» **Cosa fare**: Nel testo su Il petalo giallo, qual è il titolo originale del romanzo?

» **Blocco di testo**:
########################################
"Scrivere è sempre nascondere qualcosa in modo che venga poi scoperto" (Calvino)
Igor Sevken, di media statura, asciutto e agile, i capelli color delle foglie secche di granoturco, ha sessantacinque anni ma non li dimostra.Vive a Duino, in un beato angolo tra cielo e mare.
Un giorno riceve una lettera. Lucie Huet, una psicologa di Parigi, gli ha scritto commentando il suo articolo sull’esperienza in un campo di sterminio nei Vosgi, apparso su una rivista francese.
Igor dà per scontato si tratti di una coetanea che ha conosciuto lo stesso dolore e vuole condividerlo. È incerto su come risponderle, lascia la lettera tra la posta da smaltire, rimandando l’eventuale incontro alla sua successiva visita a Parigi.
Ma lì, al caffè in Saint-Germain-des-Près dove si sono dati appuntamento, Igor incontra una donna bruna di capelli, minuta e graziosa, di trent’anni.
Dunque, non è una ex deportata. Eppure Igor avvertiva una comunanza che non riusciva a spiegarsi, ma che dava l’impressione di un’insolita affinità interiore. Quale può essere lo strazio che così tanto la unisce al suo?
Il petalo giallo (titolo originale Zibelka sveta, poiché la donna è la culla del mondo) è un romanzo d’amore, dalla struttura leggera ma dal peso specifico altissimo perché pone una domanda, molte domande, sul Male.
########################################
(Testo trascritto delle pagine)
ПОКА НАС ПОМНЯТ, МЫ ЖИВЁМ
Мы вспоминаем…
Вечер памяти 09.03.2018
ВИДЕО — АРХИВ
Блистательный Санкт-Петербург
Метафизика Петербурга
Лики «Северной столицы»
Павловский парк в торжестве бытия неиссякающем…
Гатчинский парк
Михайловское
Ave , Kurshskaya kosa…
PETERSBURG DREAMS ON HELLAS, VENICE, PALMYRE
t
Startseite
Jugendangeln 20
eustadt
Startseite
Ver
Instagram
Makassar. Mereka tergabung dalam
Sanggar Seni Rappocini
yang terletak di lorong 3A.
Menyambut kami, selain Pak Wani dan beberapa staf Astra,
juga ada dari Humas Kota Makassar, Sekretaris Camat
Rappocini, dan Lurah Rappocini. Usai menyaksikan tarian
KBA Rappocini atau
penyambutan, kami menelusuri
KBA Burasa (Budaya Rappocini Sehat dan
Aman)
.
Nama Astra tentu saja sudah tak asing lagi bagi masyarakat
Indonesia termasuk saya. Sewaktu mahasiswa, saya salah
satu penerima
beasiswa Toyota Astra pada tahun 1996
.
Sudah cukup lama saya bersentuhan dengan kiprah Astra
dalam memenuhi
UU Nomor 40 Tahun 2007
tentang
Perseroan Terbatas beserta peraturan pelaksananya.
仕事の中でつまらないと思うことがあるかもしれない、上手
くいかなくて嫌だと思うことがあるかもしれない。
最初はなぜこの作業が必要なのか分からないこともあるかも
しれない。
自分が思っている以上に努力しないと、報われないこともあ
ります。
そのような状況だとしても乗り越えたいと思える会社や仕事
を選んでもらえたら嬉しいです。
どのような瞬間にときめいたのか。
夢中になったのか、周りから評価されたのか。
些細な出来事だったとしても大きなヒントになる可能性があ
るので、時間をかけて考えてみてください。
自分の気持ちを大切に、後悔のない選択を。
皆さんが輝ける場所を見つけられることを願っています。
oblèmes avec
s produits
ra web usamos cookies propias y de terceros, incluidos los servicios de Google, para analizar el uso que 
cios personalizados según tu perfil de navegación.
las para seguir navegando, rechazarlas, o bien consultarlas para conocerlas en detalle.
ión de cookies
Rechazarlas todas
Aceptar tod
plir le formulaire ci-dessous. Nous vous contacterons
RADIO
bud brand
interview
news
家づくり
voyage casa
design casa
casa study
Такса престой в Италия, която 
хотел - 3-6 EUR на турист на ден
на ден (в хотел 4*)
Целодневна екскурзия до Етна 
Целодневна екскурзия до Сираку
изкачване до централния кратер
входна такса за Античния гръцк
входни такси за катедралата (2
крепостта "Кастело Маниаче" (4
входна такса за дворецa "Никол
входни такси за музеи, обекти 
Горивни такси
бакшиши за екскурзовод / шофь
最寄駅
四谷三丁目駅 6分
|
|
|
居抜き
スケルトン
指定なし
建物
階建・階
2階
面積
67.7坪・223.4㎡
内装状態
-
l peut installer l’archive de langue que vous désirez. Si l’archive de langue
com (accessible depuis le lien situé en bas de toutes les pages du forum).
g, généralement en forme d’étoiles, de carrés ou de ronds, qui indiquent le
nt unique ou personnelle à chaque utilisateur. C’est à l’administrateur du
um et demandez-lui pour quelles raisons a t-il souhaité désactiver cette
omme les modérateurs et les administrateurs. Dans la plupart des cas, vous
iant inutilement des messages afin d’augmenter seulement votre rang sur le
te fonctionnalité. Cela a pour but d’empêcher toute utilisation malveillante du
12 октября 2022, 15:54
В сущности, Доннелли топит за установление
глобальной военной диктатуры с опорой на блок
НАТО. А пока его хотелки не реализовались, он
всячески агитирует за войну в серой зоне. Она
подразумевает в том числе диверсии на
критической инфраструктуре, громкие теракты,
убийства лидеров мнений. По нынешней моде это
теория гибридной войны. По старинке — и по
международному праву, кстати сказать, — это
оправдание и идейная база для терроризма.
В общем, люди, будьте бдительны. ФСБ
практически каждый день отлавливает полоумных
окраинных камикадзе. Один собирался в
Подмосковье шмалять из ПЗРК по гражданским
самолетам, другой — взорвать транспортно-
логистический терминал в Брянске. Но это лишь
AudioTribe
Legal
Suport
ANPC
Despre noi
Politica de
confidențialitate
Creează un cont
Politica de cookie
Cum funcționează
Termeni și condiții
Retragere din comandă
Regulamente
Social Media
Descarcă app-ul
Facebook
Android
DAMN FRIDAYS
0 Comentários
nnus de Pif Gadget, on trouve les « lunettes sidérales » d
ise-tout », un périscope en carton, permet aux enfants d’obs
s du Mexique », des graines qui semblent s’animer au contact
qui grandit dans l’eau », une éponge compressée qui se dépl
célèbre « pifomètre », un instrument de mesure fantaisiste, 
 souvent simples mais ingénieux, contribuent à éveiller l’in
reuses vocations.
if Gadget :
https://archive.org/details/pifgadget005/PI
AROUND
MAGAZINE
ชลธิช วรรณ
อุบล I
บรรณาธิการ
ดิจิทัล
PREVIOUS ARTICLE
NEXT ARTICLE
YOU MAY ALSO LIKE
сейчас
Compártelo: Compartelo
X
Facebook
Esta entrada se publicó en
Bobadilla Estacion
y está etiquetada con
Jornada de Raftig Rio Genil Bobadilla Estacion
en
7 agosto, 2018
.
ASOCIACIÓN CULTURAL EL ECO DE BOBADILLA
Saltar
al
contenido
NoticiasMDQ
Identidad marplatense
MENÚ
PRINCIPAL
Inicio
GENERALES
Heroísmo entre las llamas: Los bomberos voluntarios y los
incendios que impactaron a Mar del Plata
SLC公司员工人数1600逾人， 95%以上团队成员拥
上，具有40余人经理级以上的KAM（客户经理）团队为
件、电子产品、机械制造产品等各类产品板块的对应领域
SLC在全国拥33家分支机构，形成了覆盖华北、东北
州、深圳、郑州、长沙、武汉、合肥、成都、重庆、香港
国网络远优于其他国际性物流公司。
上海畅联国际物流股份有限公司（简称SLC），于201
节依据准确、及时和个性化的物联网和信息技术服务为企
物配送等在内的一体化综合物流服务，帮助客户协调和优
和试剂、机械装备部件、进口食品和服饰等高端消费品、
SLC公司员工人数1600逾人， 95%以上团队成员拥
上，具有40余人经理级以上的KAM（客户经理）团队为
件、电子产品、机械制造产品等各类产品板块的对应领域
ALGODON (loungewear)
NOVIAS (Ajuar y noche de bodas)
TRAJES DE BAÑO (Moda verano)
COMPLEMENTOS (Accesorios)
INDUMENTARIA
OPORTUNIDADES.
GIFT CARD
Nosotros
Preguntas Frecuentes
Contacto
########################################
» **Risposta**: Zibelka sveta.